They say a picture is worth a thousand words; now picture yourself, approaching a woman or a prospective client, walking into a board meeting or a party. How do you look? What message do you communicate the moment you walk into a room? What are your eyes, hands and shoulders saying? What information can people gather about you before you ever say a word? Never thought about it? With a little practice, we can learn the tips to show confidence through body language so that we always appear confident, capable and ready
Avoid your pockets
The first tip on our list of the top 10 tips to show confidence with body language is to keep your hands out of your pockets. We put our hands in our pockets when we’re uncomfortable or unsure of ourselves. Keeping your hands out in the open indicates confidence and shows people you have nothing to hide. As an alternative, try putting your hands on your hips; it’s a far more confident posture.
Fidgeting is a clear sign of nervousness.
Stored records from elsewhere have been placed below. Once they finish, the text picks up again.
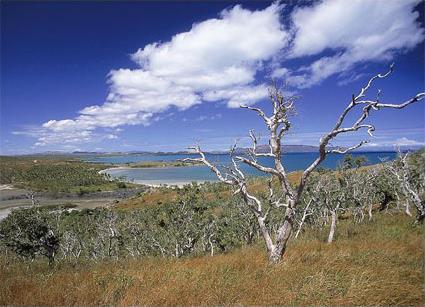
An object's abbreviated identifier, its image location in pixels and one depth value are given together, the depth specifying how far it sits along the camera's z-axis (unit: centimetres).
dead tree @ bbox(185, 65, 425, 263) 1010
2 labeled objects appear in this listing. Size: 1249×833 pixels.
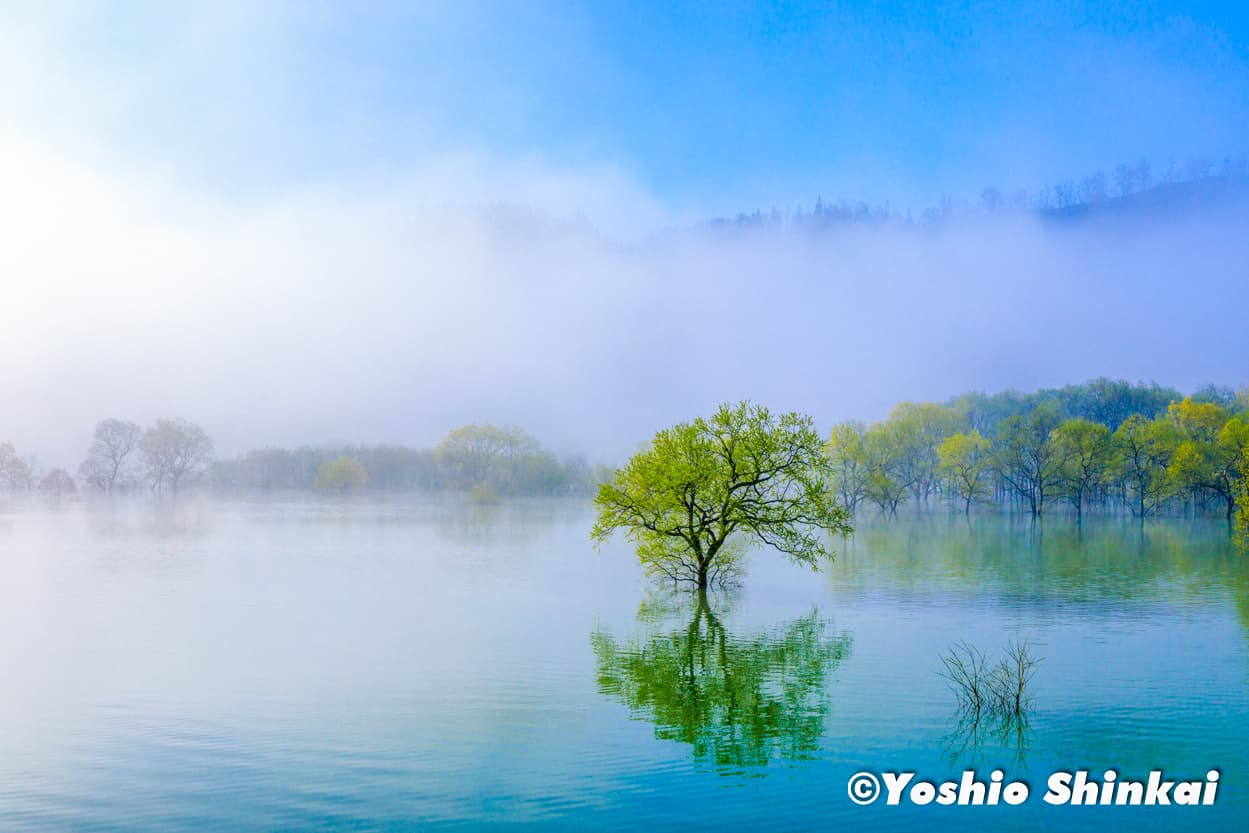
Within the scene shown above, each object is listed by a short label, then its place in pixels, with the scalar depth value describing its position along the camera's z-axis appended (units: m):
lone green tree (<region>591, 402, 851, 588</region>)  44.75
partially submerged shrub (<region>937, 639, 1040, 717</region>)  23.78
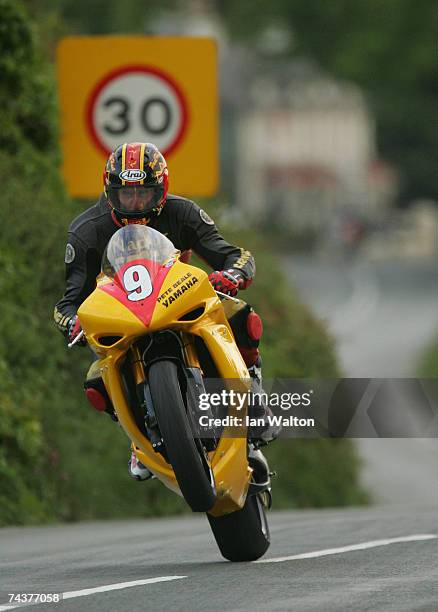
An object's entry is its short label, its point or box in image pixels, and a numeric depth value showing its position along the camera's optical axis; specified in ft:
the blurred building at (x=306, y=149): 418.72
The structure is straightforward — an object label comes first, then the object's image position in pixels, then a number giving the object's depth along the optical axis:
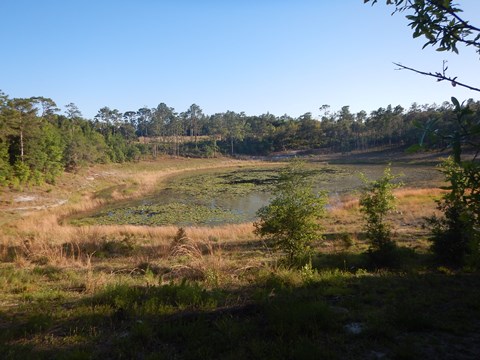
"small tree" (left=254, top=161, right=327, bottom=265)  10.48
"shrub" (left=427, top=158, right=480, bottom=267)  9.05
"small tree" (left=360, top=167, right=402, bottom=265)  9.98
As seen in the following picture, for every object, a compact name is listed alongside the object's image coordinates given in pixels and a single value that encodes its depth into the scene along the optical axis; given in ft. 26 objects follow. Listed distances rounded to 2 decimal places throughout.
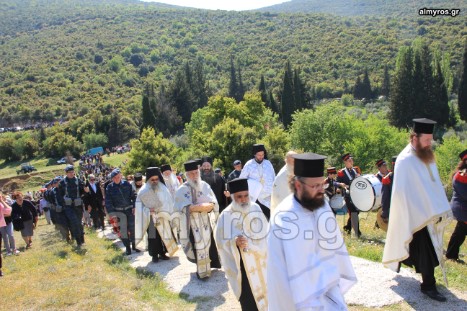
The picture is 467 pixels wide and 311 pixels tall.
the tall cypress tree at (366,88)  368.79
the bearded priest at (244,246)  21.40
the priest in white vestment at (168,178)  40.63
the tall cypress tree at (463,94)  223.10
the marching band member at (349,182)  36.94
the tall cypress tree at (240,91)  384.88
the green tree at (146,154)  120.37
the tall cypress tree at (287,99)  262.67
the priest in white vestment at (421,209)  21.39
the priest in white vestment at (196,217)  28.81
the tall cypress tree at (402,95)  236.02
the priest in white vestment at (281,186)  25.34
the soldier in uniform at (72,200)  40.06
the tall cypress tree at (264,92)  293.76
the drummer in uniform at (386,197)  26.66
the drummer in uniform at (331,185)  37.65
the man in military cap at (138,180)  41.04
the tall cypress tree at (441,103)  229.04
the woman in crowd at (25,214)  45.62
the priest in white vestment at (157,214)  34.55
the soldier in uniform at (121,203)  37.45
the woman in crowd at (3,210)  33.59
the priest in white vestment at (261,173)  34.71
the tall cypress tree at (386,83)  364.99
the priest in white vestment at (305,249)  13.01
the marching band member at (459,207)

Anyone who can’t keep still is a man who is worried, tense and certainly not confident. Your hands can be your worst enemies — fight to keep them still and steady. You can talk with your hands, but keep your gesticulations calm and under control. Also, when seated, avoid that rapid leg-vibration.
Keep your eyes forward
When you’re walking anywhere by yourself, it often feels natural to lower your head slightly and watch your step, but this posture communicates to others that you don’t want to engage in conversation or interact. Keep your chin up and your eyes forward, even when you’re walking down the street by yourself.
Stand up straight with your shoulders back
It can be a challenge especially if you’ve been a sloucher all your life, but get over it. Standing up straight is perhaps the most important means of communicating confidence. Concentrate on pushing your shoulders back slightly when standing and walking. That one simple motion does wonders for your posture.
Take wide steps
A confident man will never be described as “scurrying,” “creeping” or “sneaking,” so pay attention to the way you walk. If you want to show confidence with body language you want to take large steps. Wide steps make you seem purposeful and suggest a personal tranquility, which denotes confidence in a man.
Grip the other person’s hand firmly and confidently. If shaking hands with someone you’ve already met, you might even consider the two-hand grab: placing your free hand on the other person’s elbow adds warmth and enthusiasm to the handshake. Just don’t get carried away. A handshake is not a contest. Don’t try to crush the other person’s hand and don’t hold on too long.
Imagine yourself walking into a room, maybe where there are lots of beautiful women or maybe the room is filled with respected colleagues. Grooming is an essential component of communicating confidence through body language. You want your hair, face and even your smell to work for you, not against you. Don’t be afraid to experiment with new products to find the ones that work for you.
Confident people smile because they have nothing to worry about. Try this as an experiment: smile at someone as you pass them on the street or walking around the office. Chances are good that they’ll smile back. Now wouldn’t you like to have that effect on people all the time?
Don’t cross your arms when socializing
Crossing your arms is a protective posture. We do it when we’re cold, nervous or on guard. Think of those big, burly nightclub bouncers, crossing their 26-inch pythons while standing guard at the door to a club. Do they look like guys you want to talk to, joke with or work with? No, right? Their job is to look intimidating. Your job is to look likeable, open and confident. So relax a little and keep your arms uncrossed.
Use contact to show appreciation
Don’t be afraid to pat a buddy or a colleague on the back when he or she delivers a perfectly timed punch line or nails the big presentation.
People read your body language, often via instinct and without thinking. It’s because our poses and postures are a great source of information. They reflect our mood and our confidence level. We stand and walk a certain way when we’re confident and another way when we’re nervous. In a glance, most people can discern if we’re apprehensive or outgoing, relaxed or aggressive.